Frattanto il convoglio si arresta presso l'arco trionfale; e i contadini l'uno all'altro addossati fanno mille commenti intorno agli sposi.

— Qual è l'uomo, e quale la donna?

— L'uomo dev'essere il più grasso; non vedi che egli ha un paio di mustacchi da far invidia a un dragone?

— Teodoro non era tanto grasso quando partì dal paese.

— Io l'ho veduto ch'egli era lungo e giallo come una carota...

— La vita del campo sviluppa le forze, e fa bene alla salute.

— Qual è dunque la sposa?

— Non vedi? ella sta seduta a sinistra ravvolta nello scialle...

— Come? una donna col cappello a cilindro?

— A Milano ho veduto delle donne in calzoni, e perfino in abito da militare.

— Ma io ti dico che quello dello scialle è il signor Teodoro.

— E ti pare che l'altro col naso di peperone e quella barba da capretto possa esser la sposa?... Vedi... il sindaco si avvicina a lui per leggergli il discorso.

— Zitto una volta! sentiamo il discorso del sindaco... poi decideremo chi abbia torto o ragione.

«Illustre campione della patria! — comincia il sindaco, volgendosi alla signora Ortensia, la quale in abito da amazzone, con cappello a piume tricolori e due pistole alla cintola, copre col naso e colla persona lo sposo mingherlino.

«Illustre campione della patria!
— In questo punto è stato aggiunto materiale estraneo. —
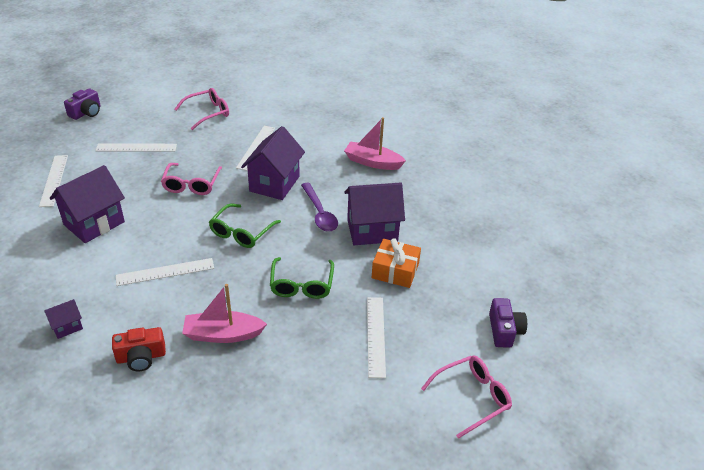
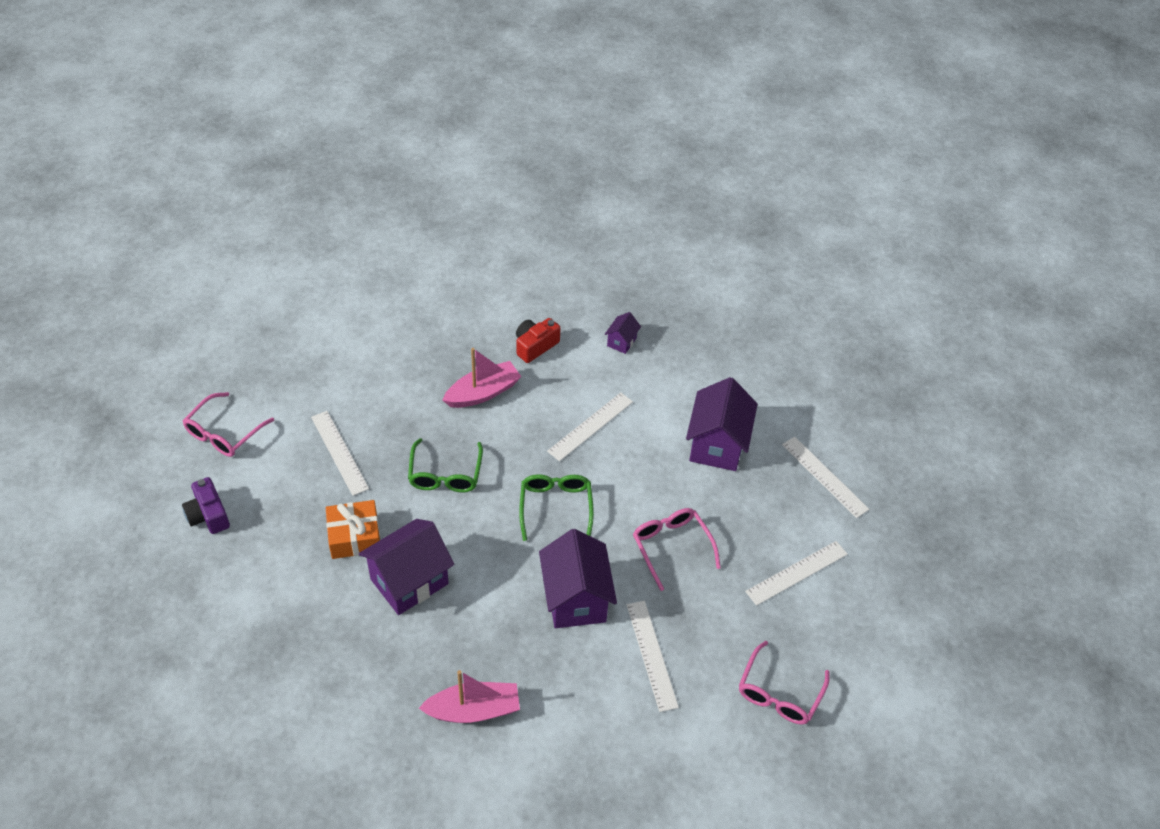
camera: 150 degrees right, 10 degrees up
(86, 112) = (931, 602): purple camera -> none
(302, 284) = (445, 474): green glasses -> green glasses turned 150 degrees counterclockwise
(319, 213) = (487, 578): purple spoon -> none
Al piedestallo della tua gloria tu vedi in oggi prostrati i tuoi concittadini, figli tutti di un paese, o dirò meglio borgo, che forse fra pochi anni potrà chiamarsi città...»

Don Dionigi, accorgendosi che il sindaco ha preso un equivoco, si crede in dovere di interromperne il discorso, e di invitarlo a passare dall'altra parte della carrozza ove siede Teodoro.